We’ve all had that visit…the one where we knock on the door for the first time and the family is less than pleased to see us arrive. Or the visit where, after we arrive, the parent leaves us in the living room and doesn’t reappear for 10 minutes. Or, the visit where the parent is nervous and the child is crying and it feels like this isn’t the best time for intake paperwork. How do you rescue a first visit with a family that starts off shaky? Here are a few ideas:
Build rapport and prepare the family BEFORE the visit
When you talk to the parent before the visit, spend some time chatting about the child to try to get to know the family. Offer flexibility with scheduling and ask the parent when is a good time for the visit. Describe what the parent can expect on the visit to alleviate some of the anxiety that goes with having a stranger coming to the family’s home.
Be warm, friendly, and kind
This should go without saying, but sometimes we get in “professional” mode and forget how hard it can be for a parent to have a stranger arrive at his home to talk about concerns about his child. Approach the family with acceptance and an attitude of partnership. Research says that two of the most effective things you can do when working with families are to just be friendly and help them feel comfortable with the process. YOU set the stage for the early intervention relationship.
Remember that you are a guest
When you arrive, introduce yourself and ask again if this is a good time to meet. Follow the parent’s lead regarding whether or not to remove your shoes and where to sit. Take time to get to know the parent and child before diving into the developmental screening or completing paperwork. Spend time upfront just playing with and enjoying the child.
Pay a genuine compliment
Pay a genuine compliment to the parent – about the baby’s outfit, the music playing, photos you see, the flowers on the front porch, etc. Everyone loves to be noticed for their interests or things they love.
Comment on something interesting or something you have in common
Look around the room and listen to the parent to find something you have in common. Use this to have a comfortable conversation without spending too much time talking about yourself. Or, comment on something interesting – a picture on the wall, the family pet, etc.
Explain the expectations for how early intervention works
Talk to the parent about her role in the child’s intervention and why active participation is so important. If the parent wanders off, ask if you can tag along. Give gentle reminders if necessary, and if the parent is not able to participate, ask if she would like to reschedule for another day that would work better. Often, when a parent is not participating in the visit, it is because she doesn’t know what to expect or what role to play or because something more pressing is going on in the family’s life.

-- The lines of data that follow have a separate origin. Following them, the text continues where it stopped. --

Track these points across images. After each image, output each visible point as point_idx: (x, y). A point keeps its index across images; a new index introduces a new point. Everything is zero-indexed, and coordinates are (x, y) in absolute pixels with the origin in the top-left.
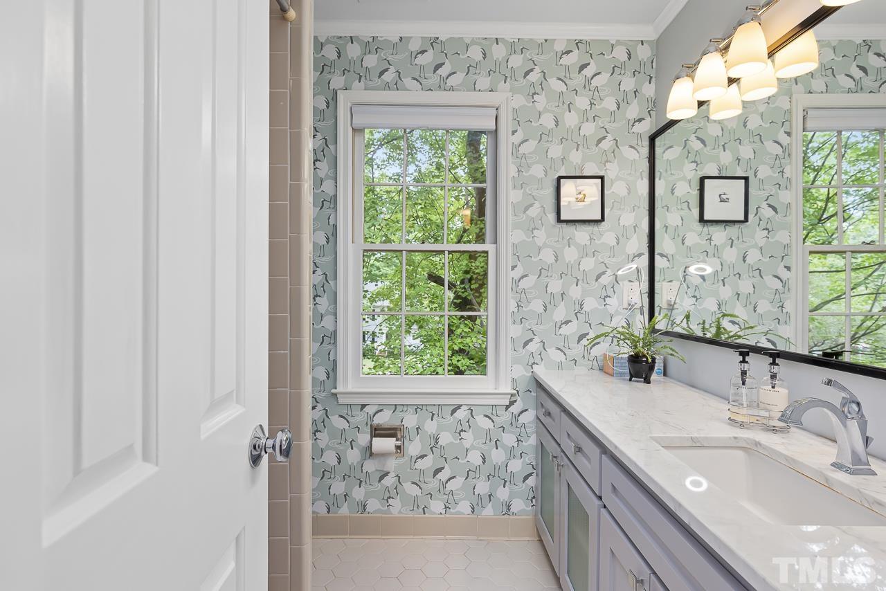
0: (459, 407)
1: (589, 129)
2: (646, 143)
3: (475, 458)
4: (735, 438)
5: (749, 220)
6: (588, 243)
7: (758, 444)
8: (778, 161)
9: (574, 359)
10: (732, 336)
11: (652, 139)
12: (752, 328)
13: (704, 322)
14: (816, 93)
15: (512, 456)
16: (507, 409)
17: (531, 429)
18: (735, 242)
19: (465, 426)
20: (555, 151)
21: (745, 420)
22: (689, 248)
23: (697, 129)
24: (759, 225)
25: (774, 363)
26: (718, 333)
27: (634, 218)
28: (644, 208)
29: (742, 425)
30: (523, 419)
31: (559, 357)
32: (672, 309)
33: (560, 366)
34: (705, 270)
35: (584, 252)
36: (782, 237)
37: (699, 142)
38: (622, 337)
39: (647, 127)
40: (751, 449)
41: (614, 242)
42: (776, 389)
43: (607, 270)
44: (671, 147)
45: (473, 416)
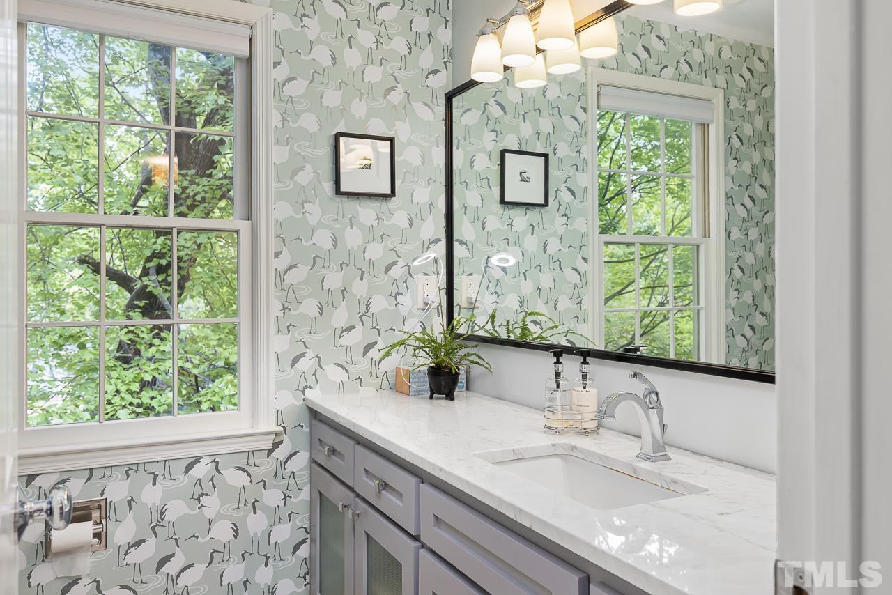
0: (197, 460)
1: (374, 74)
2: (442, 101)
3: (222, 532)
4: (553, 445)
5: (550, 205)
6: (375, 224)
7: (574, 448)
8: (575, 139)
9: (359, 378)
10: (537, 338)
11: (449, 97)
12: (556, 327)
13: (508, 322)
14: (609, 68)
15: (277, 519)
16: (269, 455)
17: (303, 479)
18: (536, 228)
19: (207, 487)
20: (332, 98)
21: (559, 425)
22: (490, 235)
23: (496, 92)
24: (558, 210)
25: (585, 362)
26: (524, 334)
27: (430, 194)
28: (441, 183)
29: (557, 431)
30: (292, 466)
31: (340, 375)
32: (474, 308)
33: (341, 388)
34: (507, 261)
35: (370, 235)
36: (579, 224)
37: (499, 107)
38: (421, 345)
39: (443, 82)
40: (570, 454)
41: (406, 224)
42: (587, 389)
43: (399, 259)
44: (469, 110)
45: (218, 471)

Explain what you’re doing and why
Talk to parent through the screening and through any paperwork. Invite the parent to ask questions and read everything, allowing plenty of time for both.
When the parent mentions a problem, start working together to solve it.
If the parent mentions a concern or a problem, see how you or your program can help. Be careful not to swoop in and fix it, but rather talk with the parent to find out more about the issue, what she has already tried to do to address the problem, and what kind of help she needs. Brainstorm together to try to come up with some solutions.
Say “thank you.”
Thank the parent for taking the time to meet with you, for providing information, and for the opportunity to meet the child and the family. Ending on an appreciative note can help set the stage for the parent-provider partnership that is so essential to successful intervention.
What other strategies do you use to smooth out a shaky visit?